··· 待审阅文段

本文只分析THP的拆分过程，先不说为什么在哪儿需要拆分。

拆分函数一览

split_huge_page_to_list

split_huge_page

__split_huge_page_pmd

split_huge_page_pmd

split_huge_page_pmd_mm

split_huge_page_to_list

mm/huge_memory.c

/*
 * Split a hugepage into normal pages. This doesn't change the position of head
 * page. If @list is null, tail pages will be added to LRU list, otherwise, to
 * @list. Both head page and tail pages will inherit mapping, flags, and so on
 * from the hugepage.
 * Return 0 if the hugepage is split successfully otherwise return 1.
 */
int split_huge_page_to_list(struct page *page, struct list_head *list)
{
        struct anon_vma *anon_vma;
        int ret = 1;

        BUG_ON(is_huge_zero_page(page));   //全局零THP不能分割
        BUG_ON(!PageAnon(page));

        /*
         * The caller does not necessarily hold an mmap_sem that would prevent
         * the anon_vma disappearing so we first we take a reference to it
         * and then lock the anon_vma for write. This is similar to
         * page_lock_anon_vma_read except the write lock is taken to serialise
         * against parallel split or collapse operations.
         */
        anon_vma = page_get_anon_vma(page);
        if (!anon_vma)

······

任务汇总>
**A.** 把THP拆分一文中从“mm/huge_memory.c”到“struct list_head *list)”的内容一字不差地复制下来。
**B.** 从THP拆分一文的末尾接着往下写。

··· 给定信息

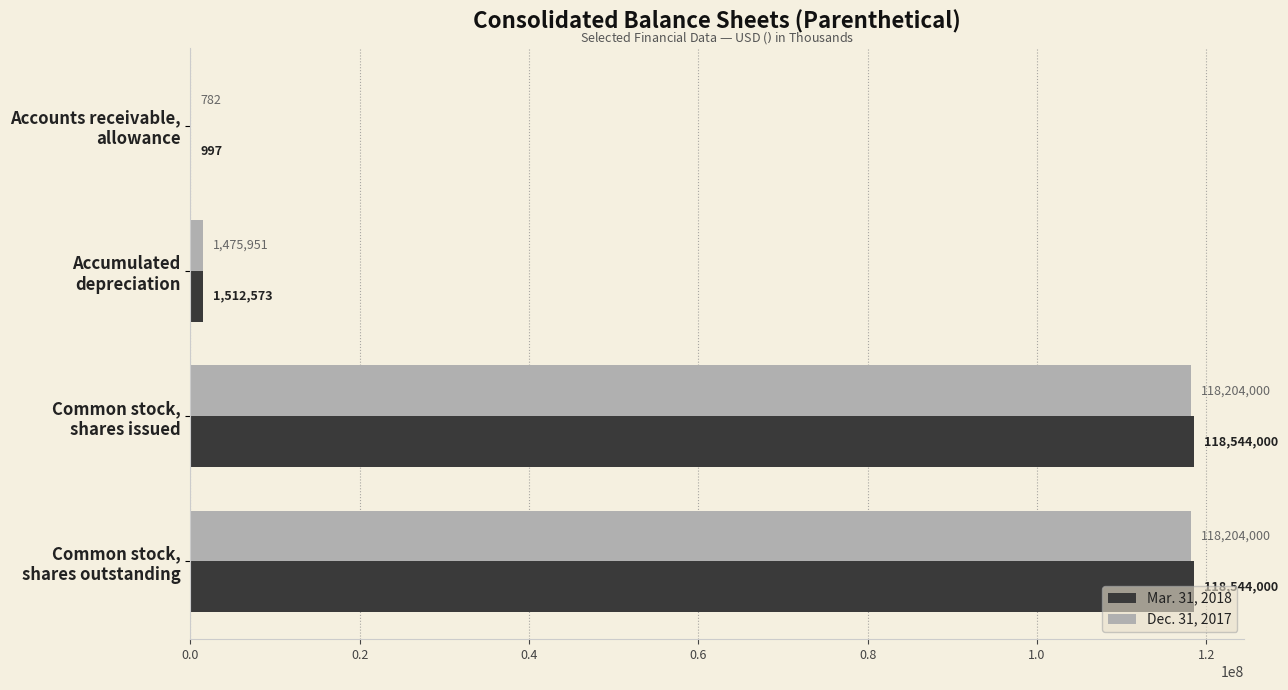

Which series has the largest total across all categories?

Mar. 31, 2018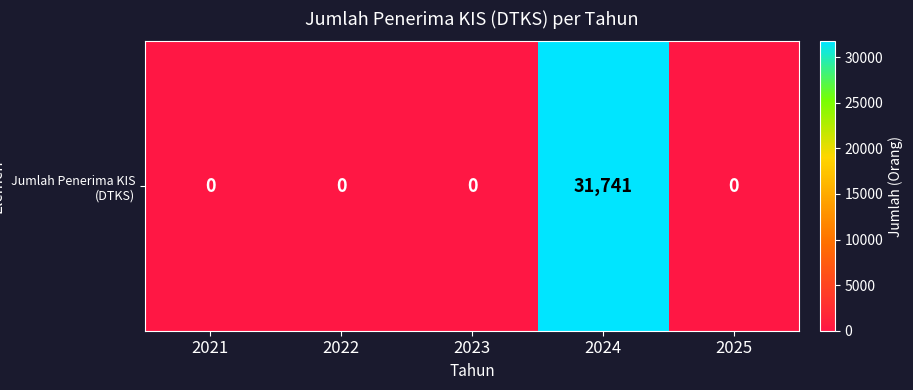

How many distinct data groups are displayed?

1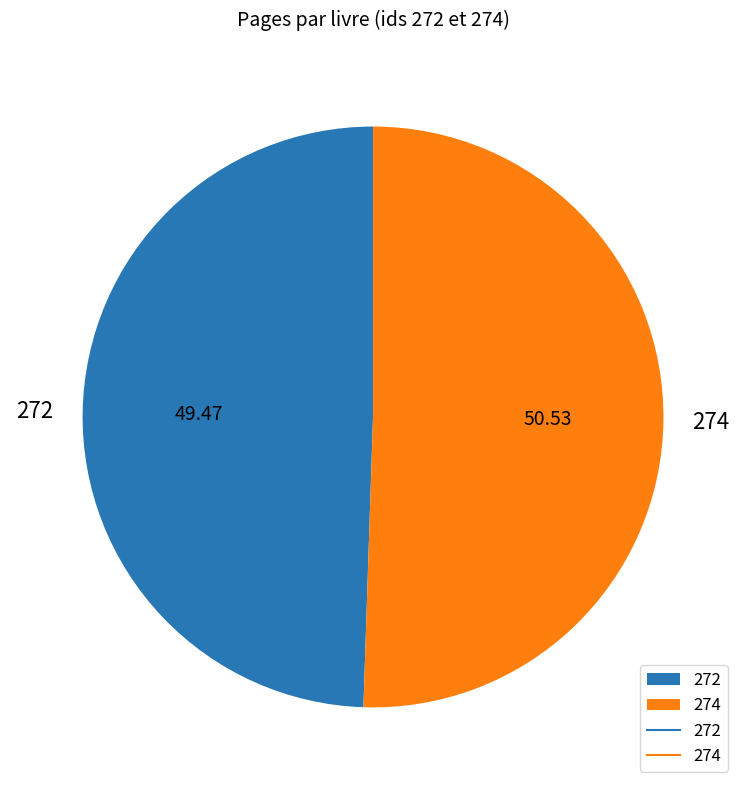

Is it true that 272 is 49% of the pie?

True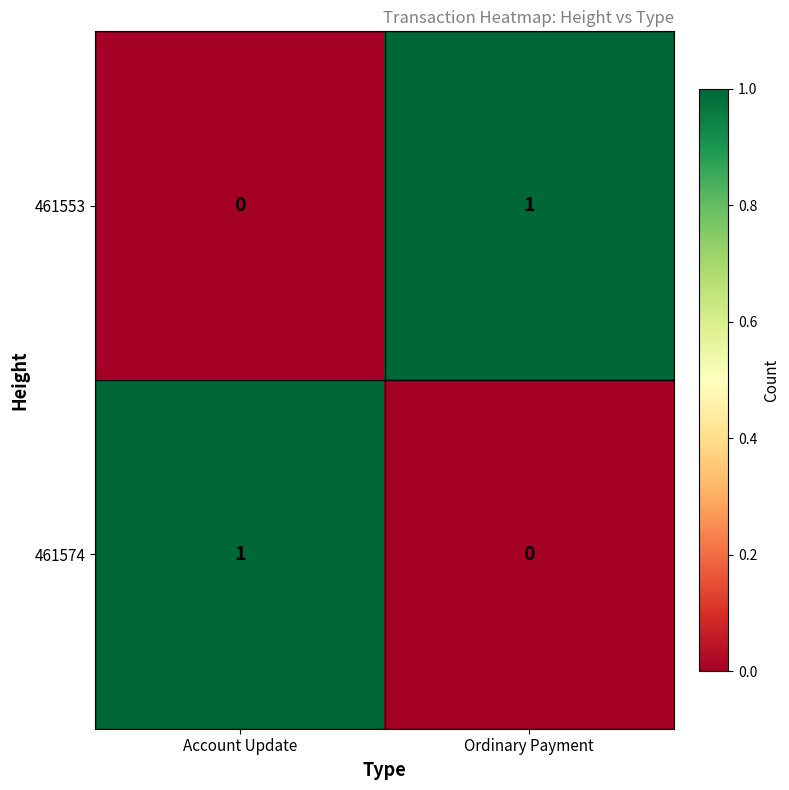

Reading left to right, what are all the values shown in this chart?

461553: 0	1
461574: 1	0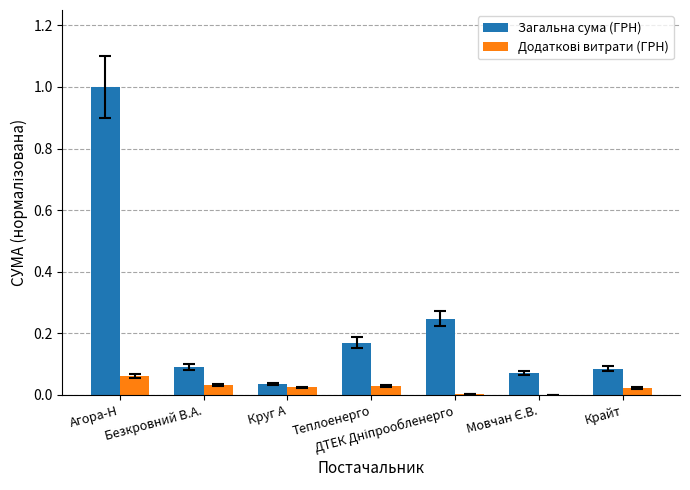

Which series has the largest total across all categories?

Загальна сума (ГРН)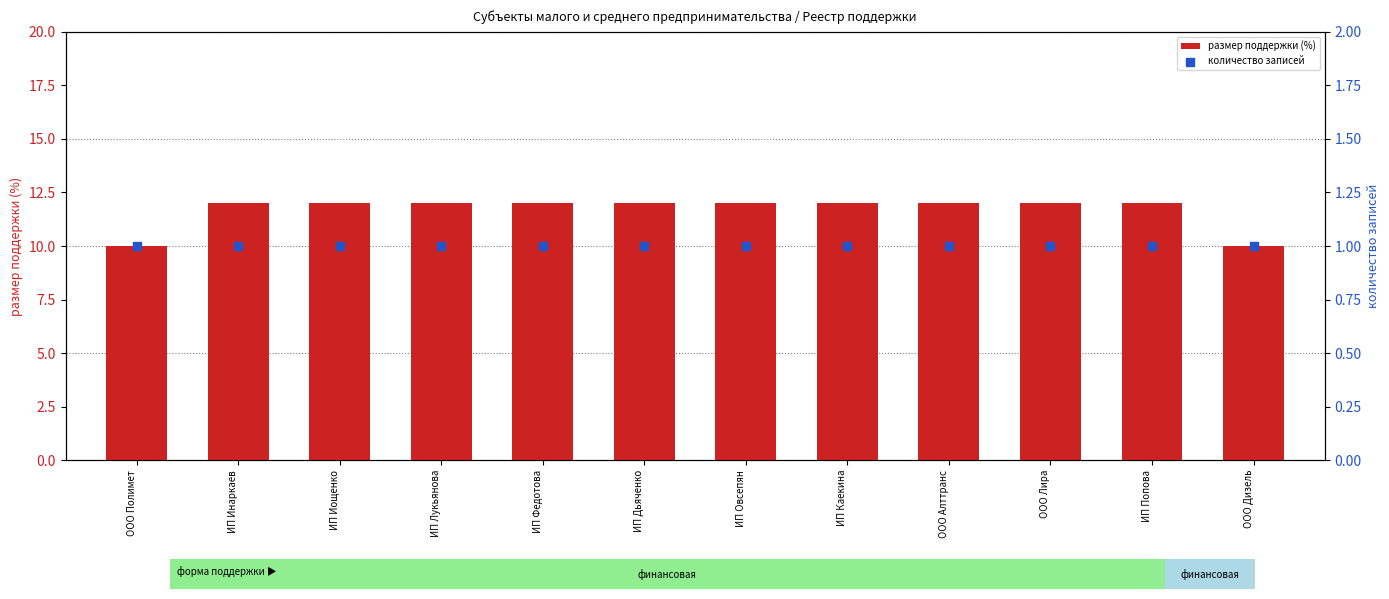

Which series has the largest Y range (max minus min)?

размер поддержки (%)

······
··· 给定信息

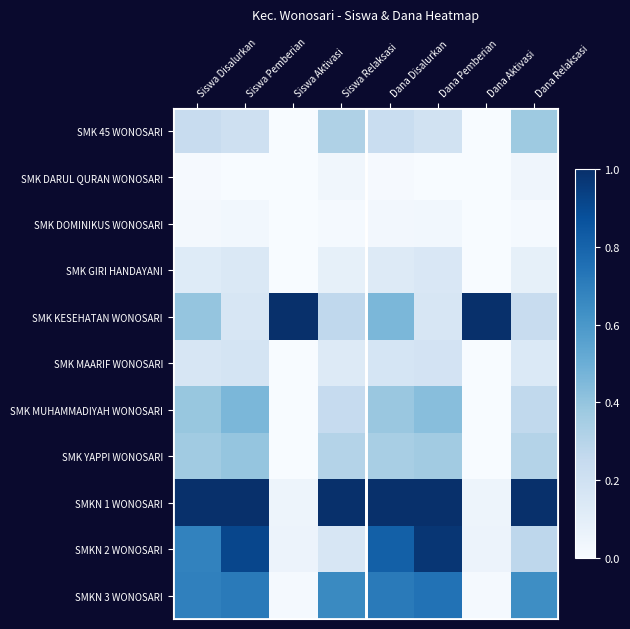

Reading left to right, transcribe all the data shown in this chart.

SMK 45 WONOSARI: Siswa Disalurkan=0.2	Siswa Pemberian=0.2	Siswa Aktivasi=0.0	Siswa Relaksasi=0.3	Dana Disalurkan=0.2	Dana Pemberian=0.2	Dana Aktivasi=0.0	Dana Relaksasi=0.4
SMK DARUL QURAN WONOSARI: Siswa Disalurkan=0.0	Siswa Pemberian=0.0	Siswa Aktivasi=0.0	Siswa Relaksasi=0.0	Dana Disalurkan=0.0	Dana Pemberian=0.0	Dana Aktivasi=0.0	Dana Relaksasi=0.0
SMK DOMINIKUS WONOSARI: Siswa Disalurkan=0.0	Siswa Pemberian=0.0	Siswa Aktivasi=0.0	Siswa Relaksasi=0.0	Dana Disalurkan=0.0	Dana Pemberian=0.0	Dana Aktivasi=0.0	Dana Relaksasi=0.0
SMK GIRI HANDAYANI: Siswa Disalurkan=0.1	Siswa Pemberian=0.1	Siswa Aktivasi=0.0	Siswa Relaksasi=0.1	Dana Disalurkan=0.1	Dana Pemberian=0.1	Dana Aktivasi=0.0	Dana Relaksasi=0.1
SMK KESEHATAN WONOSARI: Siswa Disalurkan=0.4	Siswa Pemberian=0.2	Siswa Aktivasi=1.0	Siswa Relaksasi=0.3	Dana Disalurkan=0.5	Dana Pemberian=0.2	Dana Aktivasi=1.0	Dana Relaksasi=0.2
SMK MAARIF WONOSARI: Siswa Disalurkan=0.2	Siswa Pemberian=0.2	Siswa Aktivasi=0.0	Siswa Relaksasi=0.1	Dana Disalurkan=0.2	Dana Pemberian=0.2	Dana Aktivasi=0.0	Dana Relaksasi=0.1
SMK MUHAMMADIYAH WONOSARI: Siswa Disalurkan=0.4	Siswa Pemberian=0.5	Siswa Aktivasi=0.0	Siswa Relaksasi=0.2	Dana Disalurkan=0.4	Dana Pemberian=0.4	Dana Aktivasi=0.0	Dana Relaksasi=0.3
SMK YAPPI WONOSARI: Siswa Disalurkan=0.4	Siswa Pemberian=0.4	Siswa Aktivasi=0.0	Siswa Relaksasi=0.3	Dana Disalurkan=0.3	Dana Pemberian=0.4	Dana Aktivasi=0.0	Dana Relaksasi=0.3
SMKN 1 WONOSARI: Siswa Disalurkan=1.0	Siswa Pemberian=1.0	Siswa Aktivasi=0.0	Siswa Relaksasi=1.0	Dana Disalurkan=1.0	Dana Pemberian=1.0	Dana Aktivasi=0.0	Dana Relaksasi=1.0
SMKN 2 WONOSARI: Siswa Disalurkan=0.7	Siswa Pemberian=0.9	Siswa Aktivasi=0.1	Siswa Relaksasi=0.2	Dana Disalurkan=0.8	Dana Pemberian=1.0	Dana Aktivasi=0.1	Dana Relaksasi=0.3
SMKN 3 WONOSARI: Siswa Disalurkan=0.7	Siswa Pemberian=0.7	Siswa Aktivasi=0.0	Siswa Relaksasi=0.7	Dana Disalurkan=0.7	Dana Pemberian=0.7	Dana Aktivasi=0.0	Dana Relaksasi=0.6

······
··· 给定信息

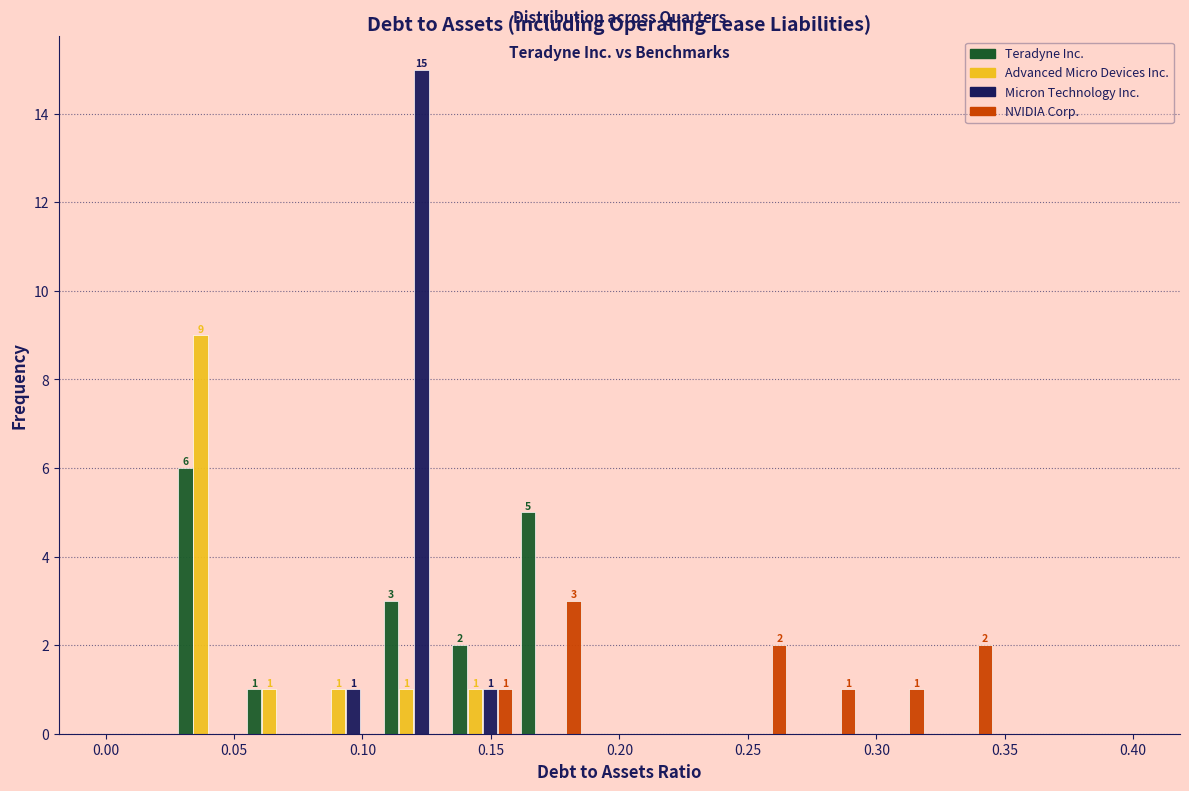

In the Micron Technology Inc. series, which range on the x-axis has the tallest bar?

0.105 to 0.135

······

回答列表>
**A.**
mm/huge_memory.c

/*
 * Split a hugepage into normal pages. This doesn't change the position of head
 * page. If @list is null, tail pages will be added to LRU list, otherwise, to
 * @list. Both head page and tail pages will inherit mapping, flags, and so on
 * from the hugepage.
 * Return 0 if the hugepage is split successfully otherwise return 1.
 */
int split_huge_page_to_list(struct page *page, struct list_head *list)

**B.**
                goto out;
        anon_vma_lock_write(anon_vma);  //获取anon_vma的写锁

        ret = 0;
        if (!PageCompound(page))  //THP必须是复合页
                goto out_unlock;

        BUG_ON(!PageSwapBacked(page));
        __split_huge_page(page, anon_vma, list);
        count_vm_event(THP_SPLIT);

        BUG_ON(PageCompound(page));
out_unlock:
        anon_vma_unlock_write(anon_vma);
        put_anon_vma(anon_vma);
out:
        return ret;
}

l 要分割的页不能是全局零THP
l THP的首页的mapping字段必须设置PAGE_MAPPING_ANON标志（PageAnon），这是表明该THP的首页描述符的mapping字段必须指向anon_vma对象。
l 因为调用者不需要获取mm的mmap_sem，所以该THP关联的anon_vma可能在我们操作过程中消失。所以我们必须对其增加一个引用（page_get_anon_vma）并获取anon_vma树的根的写锁（anon_vma_lock_write）。到这步完成，如果在接下来的拆分过程中不出现bug，那么肯定返回0，即成功。
l THP当然要是复合页。
l THP首页必须设置了PG_swapbacked标志。
l 调用__split_huge_page()函数进行拆分。
增加THP_SPLIT计数

__split_huge_page()函数如下：

mm/huge_memory.c

/* must be called with anon_vma->root->rwsem held */
static void __split_huge_page(struct page *page,
                              struct anon_vma *anon_vma,
                              struct list_head *list)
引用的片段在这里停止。